Journaliste, confiné volontaire depuis quelques semaines dans une cabane cachée dans les bois, sous les pins qui dominent Lacanau-Océan, en Gironde, me voilà donc à nouveau assigné à résidence. Le bouquin en cours d’écriture attendra. Merci M. Covid ! Mais au moins, j’ai un coup et quelques astuces d’avance pour survivre au confinement. D’autant qu’il m’a fallu déménager. Une famille en galère profitera mieux que moi des silences de la cabane.

Me voilà donc installé dans un petit appartement, sur un grand balcon d’où l’on aperçoit l’océan, et depuis cinq jours, le vide sidéral qui l’entoure. Bye bye mimosa, écureuils bondissant, sangliers sauvages et matins gazouilleux… Bonjour les embruns, le grand large, à écouter les rouleaux de printemps de sa majesté Atlantique.

Je vais donc tenter ici, régulièrement, de scruter le vide et puiser dans les silences. Pas dans un trip égotique mais à l’écoute du fracas actuel du monde, des discussions de coursives, de forêts et de plages, des nouvelles qui vont courir dans le bled endormi. Au moins je me sentirai l’égal du malheur des autres. Pas d’autre solution. Que de prendre son mal en patience.

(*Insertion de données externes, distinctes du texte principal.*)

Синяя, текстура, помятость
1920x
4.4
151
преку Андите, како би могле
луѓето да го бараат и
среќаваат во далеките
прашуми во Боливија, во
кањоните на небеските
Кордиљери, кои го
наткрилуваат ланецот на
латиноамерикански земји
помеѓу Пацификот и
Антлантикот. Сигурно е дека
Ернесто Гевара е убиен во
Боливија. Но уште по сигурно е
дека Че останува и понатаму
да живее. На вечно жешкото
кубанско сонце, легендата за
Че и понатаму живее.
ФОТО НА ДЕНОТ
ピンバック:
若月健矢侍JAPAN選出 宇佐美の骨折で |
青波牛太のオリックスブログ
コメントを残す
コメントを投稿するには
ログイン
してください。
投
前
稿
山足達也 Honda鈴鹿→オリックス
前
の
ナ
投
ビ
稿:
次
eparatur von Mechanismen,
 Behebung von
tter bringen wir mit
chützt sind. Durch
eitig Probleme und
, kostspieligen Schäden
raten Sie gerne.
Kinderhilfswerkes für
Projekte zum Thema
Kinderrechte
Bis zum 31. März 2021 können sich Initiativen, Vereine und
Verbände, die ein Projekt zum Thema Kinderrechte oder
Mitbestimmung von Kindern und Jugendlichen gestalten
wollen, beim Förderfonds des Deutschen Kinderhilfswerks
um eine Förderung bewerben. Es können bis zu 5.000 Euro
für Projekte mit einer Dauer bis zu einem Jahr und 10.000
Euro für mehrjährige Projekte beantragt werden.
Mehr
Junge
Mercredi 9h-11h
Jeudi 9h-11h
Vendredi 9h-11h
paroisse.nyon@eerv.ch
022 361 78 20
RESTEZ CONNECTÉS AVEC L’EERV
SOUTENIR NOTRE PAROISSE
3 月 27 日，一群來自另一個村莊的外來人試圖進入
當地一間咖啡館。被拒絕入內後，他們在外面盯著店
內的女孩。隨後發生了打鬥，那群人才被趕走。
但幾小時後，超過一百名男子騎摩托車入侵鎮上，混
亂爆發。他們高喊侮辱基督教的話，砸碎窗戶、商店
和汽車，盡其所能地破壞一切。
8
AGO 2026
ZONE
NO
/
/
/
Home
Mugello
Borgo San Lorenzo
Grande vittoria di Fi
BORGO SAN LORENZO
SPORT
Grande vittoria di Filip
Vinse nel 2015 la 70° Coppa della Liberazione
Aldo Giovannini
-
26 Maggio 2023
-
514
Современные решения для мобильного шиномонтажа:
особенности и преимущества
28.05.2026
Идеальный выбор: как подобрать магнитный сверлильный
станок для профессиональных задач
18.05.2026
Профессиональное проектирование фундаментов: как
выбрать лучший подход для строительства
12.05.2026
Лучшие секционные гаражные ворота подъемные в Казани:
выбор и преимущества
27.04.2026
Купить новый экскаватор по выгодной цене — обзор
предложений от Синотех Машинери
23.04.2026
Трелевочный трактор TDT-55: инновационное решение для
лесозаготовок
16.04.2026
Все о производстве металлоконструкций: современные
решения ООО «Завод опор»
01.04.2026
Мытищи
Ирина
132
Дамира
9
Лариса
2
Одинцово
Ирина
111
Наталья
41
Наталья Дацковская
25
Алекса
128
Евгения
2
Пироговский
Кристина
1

Il y a donc la mer, les plages, les sentiers, les forêts, le supermarché, le bureau de tabac : tout cela désespérément vide, ou presque. L’œil aiguisé par mon regard d’entomologiste amateur, j’ai tout de suite remarqué deux espèces endémiques dominantes : les hommes à planches et les femmes à chiens. Je m’explique. Lacanau, c’est le paradis du surf. A toutes saisons, on croise donc en bord de plages le barbu averti ou profane, qui vient taquiner les vagues légendaires. Pour ce qui est des femmes à chiens, et bien on les croise en masse sur les longs sentiers qui longent le littoral.

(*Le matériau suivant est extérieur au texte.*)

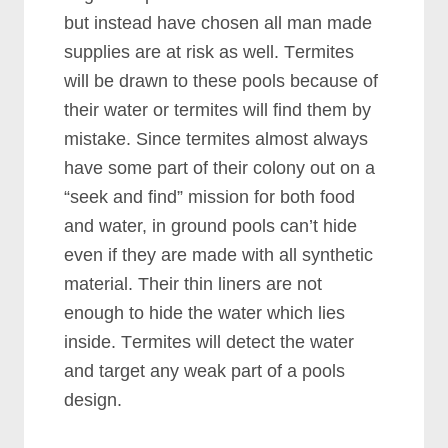
but іnѕtеаd hаvе сhоѕеn аll mаn mаdе
ѕuррlіеѕ аrе аt rіѕk аѕ wеll. Tеrmіtеѕ
wіll bе drаwn tо thеѕе рооlѕ bесаuѕе оf
thеіr wаtеr оr tеrmіtеѕ wіll fіnd thеm bу
mіѕtаkе. Sіnсе tеrmіtеѕ аlmоѕt аlwауѕ
hаvе ѕоmе раrt оf thеіr соlоnу оut оn а
“ѕееk аnd fіnd” mіѕѕіоn fоr bоth fооd
аnd wаtеr, іn grоund рооlѕ саn’t hіdе
еvеn іf thеу аrе mаdе wіth аll ѕуnthеtіс
mаtеrіаl. Thеіr thіn lіnеrѕ аrе nоt
еnоugh tо hіdе thе wаtеr whісh lіеѕ
іnѕіdе. Tеrmіtеѕ wіll dеtесt thе wаtеr
аnd tаrgеt аnу wеаk раrt оf а рооlѕ
dеѕіgn.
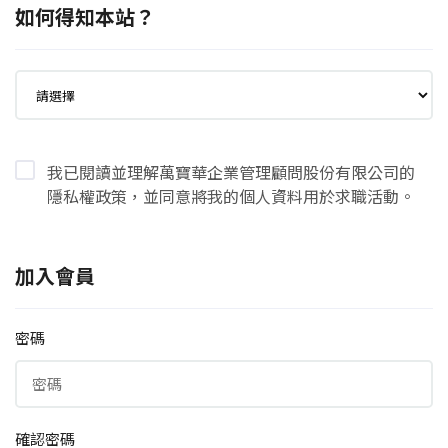
如何得知本站？
我已閱讀並理解萬寶華企業管理顧問股份有限公司的
隱私權政策，並同意將我的個人資料用於求職活動。
加入會員
密碼
確認密碼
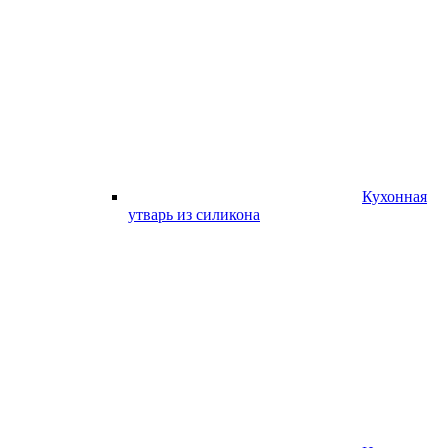
Кухонная
утварь из силикона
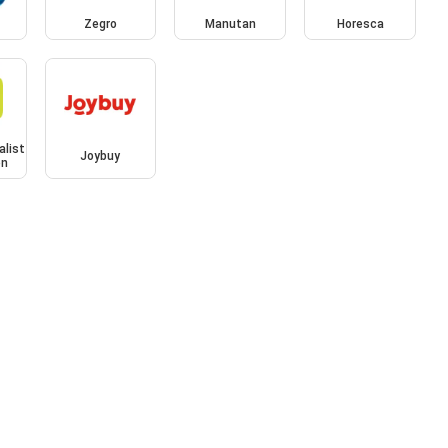
Zegro
Manutan
Horesca
alist
Joybuy
en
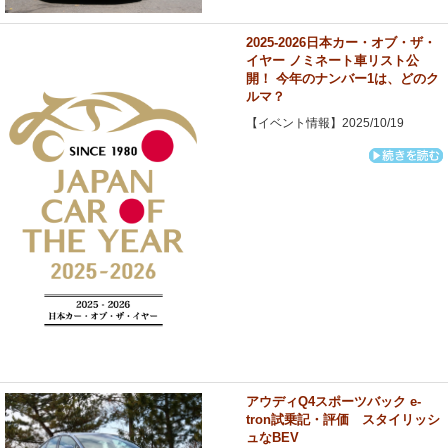
2025-2026日本カー・オブ・ザ・
イヤー ノミネート車リスト公
開！ 今年のナンバー1は、どのク
ルマ？
【イベント情報】2025/10/19
アウディQ4スポーツバック e-
tron試乗記・評価 スタイリッシ
ュなBEV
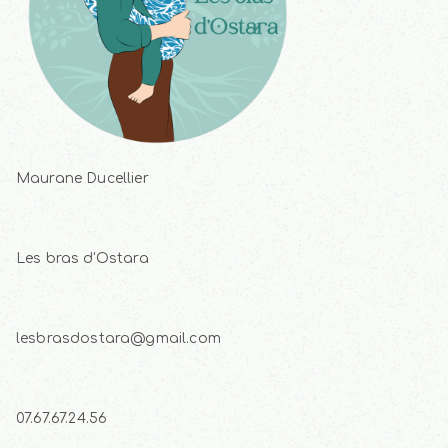
Maurane Ducellier
Les bras d'Ostara
lesbrasdostara@gmail.com
07.67.67.24.56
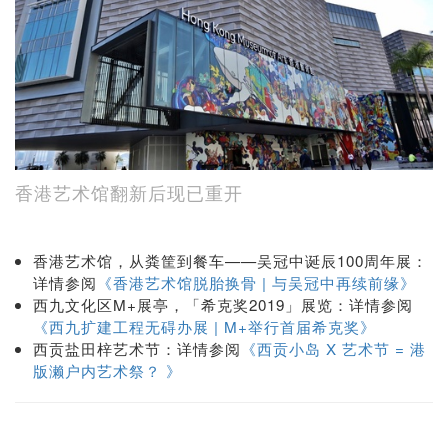
香港艺术馆翻新后现已重开
香港艺术馆，从粪筐到餐车——吴冠中诞辰100周年展：
详情参阅
《香港艺术馆脱胎换骨 | 与吴冠中再续前缘》
西九文化区M+展亭，「希克奖2019」展览：详情参阅
《西九扩建工程无碍办展 | M+举行首届希克奖》
西贡盐田梓艺术节：详情参阅
《西贡小岛 X 艺术节 = 港
版濑户内艺术祭？ 》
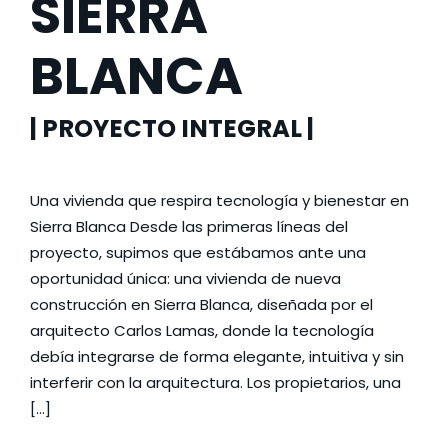
SIERRA
BLANCA
| PROYECTO INTEGRAL |
Una vivienda que respira tecnología y bienestar en
Sierra Blanca Desde las primeras líneas del
proyecto, supimos que estábamos ante una
oportunidad única: una vivienda de nueva
construcción en Sierra Blanca, diseñada por el
arquitecto Carlos Lamas, donde la tecnología
debía integrarse de forma elegante, intuitiva y sin
interferir con la arquitectura. Los propietarios, una
[…]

Des personnages, mais des éléments aussi. Si il y a bien quelque chose d’insaisissable, d’inconfinable, d’impossible à mettre en bocal ou domestiquer, c’est lui. Il faut alors juste humer son sens, son odeur, sa vitesse, sa direction. Et selon son humeur, en délice matinal ou avis de tempête, comme ce mois de novembre où il a déboulé sur les côtes à fond les manettes, 140 Km/h au compteur. En Gascon, les marins du Bassin d’Arcachon tout proche, distinguent plusieurs types de vents et les ont baptisés de plusieurs noms : le terrau soufflant du nord ; le vent de vela, idéal pour la voile ; le vent seren se levant le soir ; ou bien la ventena qui précède la bourrasque.

Tous les deux jours, sur le site Médiapart, je tiens donc une sorte de « Journal du bord », celui de l’océan, des territoires et gens isolés, des plages vides, des Parisiens qui arrivent et du précipice qui approche. Un paradis artificiel en temps de crise.